Steven Weiler Quoted in Article "NorthWestern Energy, Consumer Counsel call for regulation of PPL Montana"


May 23, 2005

 

by Mike Dennison, Great Falls Tribune Capitol Bureau
May 13, 2005, A-Section, Page: 1A


HELENA - PPL Montana not only is gouging Montana electric consumers, but also is misleading federal regulators in an attempt to protect its authority to charge "market-based" power rates, a consumer and utility lawyer say.

Regulators should reject false information provided by PPL Montana and revoke the power generator's "market-rate authority," possibly leading to re-regulated rates, say the Montana Consumer Counsel and a lawyer for NorthWestern Energy.

"PPL Montana has used its competitive advantage to steadily and consistently increase the price of power in Montana, to the detriment of the Montana homeowner and small business owner," Steven Weiler, an attorney for NorthWestern, wrote in documents filed last week with the Federal Energy Regulatory Commission (FERC).

The Consumer Counsel, an office representing Montana consumers in utility rate cases, is asking FERC to revoke PPL Montana's authority to sell market-priced electricity to Montana consumers.

Weiler and a lawyer for the Consumer Counsel filed arguments last Friday with FERC, saying PPL Montana gave the agency false information in attempting to show it doesn't have near-monopoly control over power sales to NorthWestern's 310,000 Montana customers.

"The bottom line is that PPL has market power" and therefore should be subject to regulation, said Robert Jablon for the Consumer Counsel. "PPL should not be allowed to sell power at market-based rates..within the NorthWestern Energy control area."

PPL Montana has 10 days to file a written response, after which the commission could make a ruling in the three-year-old case.

Celeste Miller, a FERC spokeswoman in Washington, D.C., said Thursday the case is not yet scheduled for a decision, and she's not sure when the commission might act.

"It could be at any time (once) the comment period is over," she said.

PPL Montana, which bought Montana Power Co.'s electric plants in 1999, won approval from FERC that year to charge unregulated, market rates for electricity. At the time, however, it also agreed to sell electricity to Montana Power's customers at $22.50 per megawatt hour until mid-2002.

As that contract expired, PPL Montana negotiated a new price of about $32 per mwh, a 40 percent increase. By then, NorthWestern had bought Montana Power and assumed its electric customers.

That contract expires in mid-2007. PPL Montana has offered to renew and expand the contract to provide all electricity to NorthWestern customers for about $40 per mwh - another 25 percent increase.

PPL Montana spokesman David Hoffman said the company "absolutely denies" the allegations by the Consumer Counsel and NorthWestern, and will reply in greater detail on May 23.

"It's clear that we don't have the power to control the market price of electricity in Montana," he said Thursday. "If that were the case, why would we be providing power (to NorthWestern) at the lowest price of any electricity in their portfolio?"

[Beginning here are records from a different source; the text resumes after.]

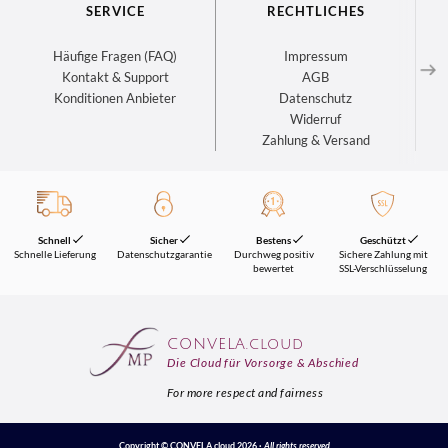
SERVICE
RECHTLICHES
Häufige Fragen (FAQ)
Impressum
Kontakt & Support
AGB
Konditionen Anbieter
Datenschutz
Widerruf
Zahlung & Versand
Schnell
Sicher
Bestens
Geschützt
Schnelle Lieferung
Datenschutzgarantie
Durchweg positiv
Sichere Zahlung mit
bewertet
SSL-Verschlüsselung
CONVELA.cloud
Die Cloud für Vorsorge & Abschied
For more respect and fairness
Copyright © CONVELA.cloud
2026
·
All rights reserved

The "portfolio" is the mix of electricity bought by NorthWestern to supply its Montana customers. PPL Montana is the lowest-priced power among those supply contracts, whose total cost is about $42 per mwh. An average home consumes about three-fourths of a megawatt hour of electricity per month.

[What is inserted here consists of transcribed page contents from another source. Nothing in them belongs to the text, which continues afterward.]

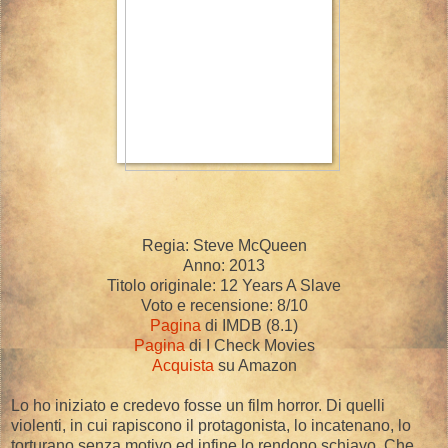
Regia: Steve McQueen
Anno: 2013
Titolo originale: 12 Years A Slave
Voto e recensione: 8/10
Pagina
di IMDB (8.1)
Pagina
di I Check Movies
Acquista
su Amazon
Lo ho iniziato e credevo fosse un film horror. Di quelli
violenti, in cui rapiscono il protagonista, lo incatenano, lo
torturano senza motivo ed infine lo rendono schiavo. Che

PPL supplies two-thirds of the total power needs of NorthWestern, which must buy the remainder on the short-term market, which is more expensive than long-term contracts arranged with PPL Montana.

Jablon and Weiler said PPL Montana essentially controls 90 percent of the available power in Montana, and therefore can charge whatever the market will bear and undercut any other bidder for "base-load" power, which is the amount of electricity NorthWestern needs to supply its customers during times of lowest demand.

They said PPL Montana misled FERC by saying large amounts of power produced at the Colstrip power plants are available for competitive sale in Montana, when in fact it is committed to out-of-state utility customers.

Hoffman said NorthWestern is providing "contradictory information" in its arguments, and is trying to push power projects in which it has an interest, such as the mothballed gas-fired power plant in Great Falls.